What it would take to rally
However, continuing news about a supply glut has forced markets to react unfavorably to these bullish bets. Analysts have also seen continued evidence that production from U.S. oil firms is growing rapidly. Data released April 21 from Houston oilfield services firm Baker Hughes Inc. revealed operational drilling rigs in the U.S. were continuing their rapid climb above 850. Excluding natural gas rigs, oil production was recorded at 688 sites that week.

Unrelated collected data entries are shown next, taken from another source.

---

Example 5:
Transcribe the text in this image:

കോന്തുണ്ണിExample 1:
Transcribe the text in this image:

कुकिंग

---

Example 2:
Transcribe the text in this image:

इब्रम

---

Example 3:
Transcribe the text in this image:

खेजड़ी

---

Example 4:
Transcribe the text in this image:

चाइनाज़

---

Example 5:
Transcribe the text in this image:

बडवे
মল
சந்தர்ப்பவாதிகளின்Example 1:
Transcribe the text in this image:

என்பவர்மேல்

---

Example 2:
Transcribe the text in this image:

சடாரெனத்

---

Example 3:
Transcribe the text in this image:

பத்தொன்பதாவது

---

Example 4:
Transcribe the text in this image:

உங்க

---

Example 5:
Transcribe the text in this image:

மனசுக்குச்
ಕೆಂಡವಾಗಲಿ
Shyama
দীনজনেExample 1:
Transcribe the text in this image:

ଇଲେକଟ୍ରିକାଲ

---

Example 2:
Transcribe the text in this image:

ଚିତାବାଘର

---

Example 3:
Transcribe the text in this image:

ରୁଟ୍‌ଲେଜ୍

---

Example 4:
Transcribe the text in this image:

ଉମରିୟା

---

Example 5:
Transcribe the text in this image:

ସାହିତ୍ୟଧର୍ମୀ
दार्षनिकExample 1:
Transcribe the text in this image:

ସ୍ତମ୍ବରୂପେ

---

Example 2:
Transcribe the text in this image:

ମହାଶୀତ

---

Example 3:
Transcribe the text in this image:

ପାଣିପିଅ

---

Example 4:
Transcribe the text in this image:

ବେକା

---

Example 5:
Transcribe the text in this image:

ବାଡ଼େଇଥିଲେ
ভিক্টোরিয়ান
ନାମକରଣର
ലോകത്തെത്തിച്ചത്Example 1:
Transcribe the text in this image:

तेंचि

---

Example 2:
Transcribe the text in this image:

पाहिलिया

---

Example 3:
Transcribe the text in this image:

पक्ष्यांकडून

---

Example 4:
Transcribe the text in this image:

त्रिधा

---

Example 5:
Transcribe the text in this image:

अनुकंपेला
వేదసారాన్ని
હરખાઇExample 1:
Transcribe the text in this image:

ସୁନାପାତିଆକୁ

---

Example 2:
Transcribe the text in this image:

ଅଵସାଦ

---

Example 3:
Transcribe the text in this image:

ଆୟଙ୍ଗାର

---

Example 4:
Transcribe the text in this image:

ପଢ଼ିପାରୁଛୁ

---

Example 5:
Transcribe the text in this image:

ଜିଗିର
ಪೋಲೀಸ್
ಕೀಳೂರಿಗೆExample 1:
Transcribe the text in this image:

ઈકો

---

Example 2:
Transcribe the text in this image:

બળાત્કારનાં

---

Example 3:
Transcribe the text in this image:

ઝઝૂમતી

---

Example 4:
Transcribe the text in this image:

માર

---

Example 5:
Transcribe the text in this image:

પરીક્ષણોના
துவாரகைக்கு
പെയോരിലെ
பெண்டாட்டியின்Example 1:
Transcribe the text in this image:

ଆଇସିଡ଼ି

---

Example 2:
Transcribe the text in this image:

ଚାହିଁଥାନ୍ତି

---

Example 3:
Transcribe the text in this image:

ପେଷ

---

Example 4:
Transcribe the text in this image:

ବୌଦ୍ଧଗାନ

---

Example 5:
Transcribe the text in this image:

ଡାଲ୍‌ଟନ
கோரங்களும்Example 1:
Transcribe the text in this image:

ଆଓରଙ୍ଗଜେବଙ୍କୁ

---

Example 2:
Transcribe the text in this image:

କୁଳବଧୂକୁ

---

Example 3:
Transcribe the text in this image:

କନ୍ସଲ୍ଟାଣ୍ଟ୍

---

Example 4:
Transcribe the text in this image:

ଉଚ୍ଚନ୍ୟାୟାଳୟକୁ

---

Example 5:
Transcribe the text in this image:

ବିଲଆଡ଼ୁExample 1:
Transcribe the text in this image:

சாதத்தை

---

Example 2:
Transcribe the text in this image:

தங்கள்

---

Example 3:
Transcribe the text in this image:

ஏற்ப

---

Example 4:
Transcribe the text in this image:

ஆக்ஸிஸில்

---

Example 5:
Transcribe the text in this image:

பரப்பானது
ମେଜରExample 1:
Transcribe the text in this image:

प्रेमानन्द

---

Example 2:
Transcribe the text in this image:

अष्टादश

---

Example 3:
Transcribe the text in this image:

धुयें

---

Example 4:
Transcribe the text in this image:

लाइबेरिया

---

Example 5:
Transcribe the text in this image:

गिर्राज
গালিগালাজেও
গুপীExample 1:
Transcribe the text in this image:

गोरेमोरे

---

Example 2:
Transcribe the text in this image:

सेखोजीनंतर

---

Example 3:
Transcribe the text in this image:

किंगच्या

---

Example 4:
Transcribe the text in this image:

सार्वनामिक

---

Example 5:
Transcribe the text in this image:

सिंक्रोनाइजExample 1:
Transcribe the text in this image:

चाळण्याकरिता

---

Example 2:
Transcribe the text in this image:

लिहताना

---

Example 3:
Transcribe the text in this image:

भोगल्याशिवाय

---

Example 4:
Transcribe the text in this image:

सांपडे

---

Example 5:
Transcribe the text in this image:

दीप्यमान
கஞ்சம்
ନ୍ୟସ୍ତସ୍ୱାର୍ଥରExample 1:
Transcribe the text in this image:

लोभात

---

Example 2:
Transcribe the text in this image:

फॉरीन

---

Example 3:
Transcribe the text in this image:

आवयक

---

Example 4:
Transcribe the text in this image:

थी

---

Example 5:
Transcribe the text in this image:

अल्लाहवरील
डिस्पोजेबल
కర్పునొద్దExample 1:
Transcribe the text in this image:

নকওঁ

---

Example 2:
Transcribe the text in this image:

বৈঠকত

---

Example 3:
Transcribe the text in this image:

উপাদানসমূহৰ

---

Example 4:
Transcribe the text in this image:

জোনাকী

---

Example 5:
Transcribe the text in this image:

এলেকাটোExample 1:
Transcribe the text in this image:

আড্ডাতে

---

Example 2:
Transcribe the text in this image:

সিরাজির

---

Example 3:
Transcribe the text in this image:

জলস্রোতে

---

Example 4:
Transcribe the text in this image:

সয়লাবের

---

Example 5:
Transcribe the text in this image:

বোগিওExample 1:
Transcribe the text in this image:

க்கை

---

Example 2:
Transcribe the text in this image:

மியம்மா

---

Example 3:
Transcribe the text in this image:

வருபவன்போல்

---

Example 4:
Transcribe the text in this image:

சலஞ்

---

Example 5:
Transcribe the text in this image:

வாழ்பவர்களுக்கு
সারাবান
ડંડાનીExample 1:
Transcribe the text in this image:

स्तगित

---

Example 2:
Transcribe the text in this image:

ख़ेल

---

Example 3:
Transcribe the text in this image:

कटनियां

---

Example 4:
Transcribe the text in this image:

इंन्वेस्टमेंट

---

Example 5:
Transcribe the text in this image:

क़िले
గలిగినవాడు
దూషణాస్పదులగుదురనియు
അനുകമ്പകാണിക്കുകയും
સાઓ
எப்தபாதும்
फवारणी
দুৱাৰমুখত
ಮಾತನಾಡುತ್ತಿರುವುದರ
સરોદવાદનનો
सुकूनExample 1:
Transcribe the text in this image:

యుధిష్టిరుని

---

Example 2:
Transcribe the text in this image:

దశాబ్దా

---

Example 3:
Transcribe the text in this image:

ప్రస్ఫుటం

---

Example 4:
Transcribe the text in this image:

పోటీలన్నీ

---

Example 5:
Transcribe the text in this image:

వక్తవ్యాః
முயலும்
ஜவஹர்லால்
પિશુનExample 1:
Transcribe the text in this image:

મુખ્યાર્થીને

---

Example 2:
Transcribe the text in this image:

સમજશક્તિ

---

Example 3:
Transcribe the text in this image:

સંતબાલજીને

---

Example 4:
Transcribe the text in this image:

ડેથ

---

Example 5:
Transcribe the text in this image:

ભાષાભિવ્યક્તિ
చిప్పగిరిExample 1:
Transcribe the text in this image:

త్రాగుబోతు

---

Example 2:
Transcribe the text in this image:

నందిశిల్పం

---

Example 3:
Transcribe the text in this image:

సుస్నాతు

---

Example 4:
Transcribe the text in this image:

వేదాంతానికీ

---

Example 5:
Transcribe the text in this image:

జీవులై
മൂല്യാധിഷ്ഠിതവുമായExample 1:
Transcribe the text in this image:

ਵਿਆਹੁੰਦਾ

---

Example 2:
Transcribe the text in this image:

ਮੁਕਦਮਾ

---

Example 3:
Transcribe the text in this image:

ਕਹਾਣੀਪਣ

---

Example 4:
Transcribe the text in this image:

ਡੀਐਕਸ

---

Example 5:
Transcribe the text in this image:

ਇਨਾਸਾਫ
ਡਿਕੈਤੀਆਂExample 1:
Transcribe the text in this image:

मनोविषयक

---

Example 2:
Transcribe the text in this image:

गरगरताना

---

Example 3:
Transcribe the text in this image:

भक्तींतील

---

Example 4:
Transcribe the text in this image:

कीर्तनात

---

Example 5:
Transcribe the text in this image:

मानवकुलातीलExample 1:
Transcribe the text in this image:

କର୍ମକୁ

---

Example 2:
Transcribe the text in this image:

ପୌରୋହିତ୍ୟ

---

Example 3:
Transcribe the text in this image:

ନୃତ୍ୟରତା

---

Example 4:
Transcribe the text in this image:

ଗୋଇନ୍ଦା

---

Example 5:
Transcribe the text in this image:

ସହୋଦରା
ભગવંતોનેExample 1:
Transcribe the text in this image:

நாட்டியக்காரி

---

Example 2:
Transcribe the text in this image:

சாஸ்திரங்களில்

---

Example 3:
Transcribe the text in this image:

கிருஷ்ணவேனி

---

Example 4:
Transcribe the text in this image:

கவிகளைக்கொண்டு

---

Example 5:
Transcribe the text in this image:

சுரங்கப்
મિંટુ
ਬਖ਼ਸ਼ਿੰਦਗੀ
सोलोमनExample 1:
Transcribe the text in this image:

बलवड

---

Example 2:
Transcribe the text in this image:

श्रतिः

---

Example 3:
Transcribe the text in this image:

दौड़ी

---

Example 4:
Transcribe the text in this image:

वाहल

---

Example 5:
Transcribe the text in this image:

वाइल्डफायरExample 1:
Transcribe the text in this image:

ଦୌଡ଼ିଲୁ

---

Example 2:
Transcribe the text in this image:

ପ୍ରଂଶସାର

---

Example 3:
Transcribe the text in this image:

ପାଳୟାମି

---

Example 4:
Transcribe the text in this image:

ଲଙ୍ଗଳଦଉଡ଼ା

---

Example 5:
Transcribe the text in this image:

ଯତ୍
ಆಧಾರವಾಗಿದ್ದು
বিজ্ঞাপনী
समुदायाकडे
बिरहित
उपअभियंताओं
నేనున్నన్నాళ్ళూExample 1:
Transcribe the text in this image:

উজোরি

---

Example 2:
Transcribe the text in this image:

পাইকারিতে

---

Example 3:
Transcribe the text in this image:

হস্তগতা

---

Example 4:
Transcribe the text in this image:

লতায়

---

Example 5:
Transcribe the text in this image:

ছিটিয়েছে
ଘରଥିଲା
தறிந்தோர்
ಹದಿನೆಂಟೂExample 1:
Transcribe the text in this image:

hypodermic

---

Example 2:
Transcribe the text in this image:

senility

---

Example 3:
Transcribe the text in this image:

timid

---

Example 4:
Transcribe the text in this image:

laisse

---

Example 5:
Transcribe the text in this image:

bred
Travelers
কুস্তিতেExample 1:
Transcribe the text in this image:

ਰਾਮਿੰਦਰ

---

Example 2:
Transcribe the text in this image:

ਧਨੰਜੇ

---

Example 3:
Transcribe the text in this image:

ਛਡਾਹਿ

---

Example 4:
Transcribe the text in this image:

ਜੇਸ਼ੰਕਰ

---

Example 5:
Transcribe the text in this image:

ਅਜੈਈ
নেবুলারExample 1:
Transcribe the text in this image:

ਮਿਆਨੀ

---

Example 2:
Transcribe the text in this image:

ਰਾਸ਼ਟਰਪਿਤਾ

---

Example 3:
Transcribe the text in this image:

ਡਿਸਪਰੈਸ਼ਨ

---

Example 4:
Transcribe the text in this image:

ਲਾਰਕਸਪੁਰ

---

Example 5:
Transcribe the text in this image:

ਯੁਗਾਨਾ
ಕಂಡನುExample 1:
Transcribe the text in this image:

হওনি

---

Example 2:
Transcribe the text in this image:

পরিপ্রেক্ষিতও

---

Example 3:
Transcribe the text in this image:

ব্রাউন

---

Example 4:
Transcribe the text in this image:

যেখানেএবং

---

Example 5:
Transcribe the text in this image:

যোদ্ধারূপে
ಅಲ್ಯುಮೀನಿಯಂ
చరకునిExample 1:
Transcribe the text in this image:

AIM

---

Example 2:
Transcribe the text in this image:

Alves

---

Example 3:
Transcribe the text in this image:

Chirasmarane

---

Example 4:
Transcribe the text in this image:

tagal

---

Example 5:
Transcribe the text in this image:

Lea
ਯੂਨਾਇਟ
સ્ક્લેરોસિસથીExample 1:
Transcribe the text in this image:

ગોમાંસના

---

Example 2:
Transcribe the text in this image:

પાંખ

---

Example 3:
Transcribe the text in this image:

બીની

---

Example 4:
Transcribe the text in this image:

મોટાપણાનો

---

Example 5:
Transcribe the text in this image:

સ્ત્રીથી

The oil market may need to wait at least another month before any firm answers can be given regarding global output and near-term prices. Bloomberg reported that OPEC plans to meet May 25 and discuss the effectiveness of its plans to reduce oil output, and whether to extend those cuts for another six months longer than planned. Even if OPEC leaders in Saudi Arabia do agree to continue their cutting efforts, it's unclear if Russia will follow suit. As a non-OPEC member, Russia agreed to the current drawdown plans but is under no obligation to extend them.
Even though oil prices remain hamstrung by weak market fundamentals, analysts did predict demand to stay strong as consumer sentiments rise throughout the world.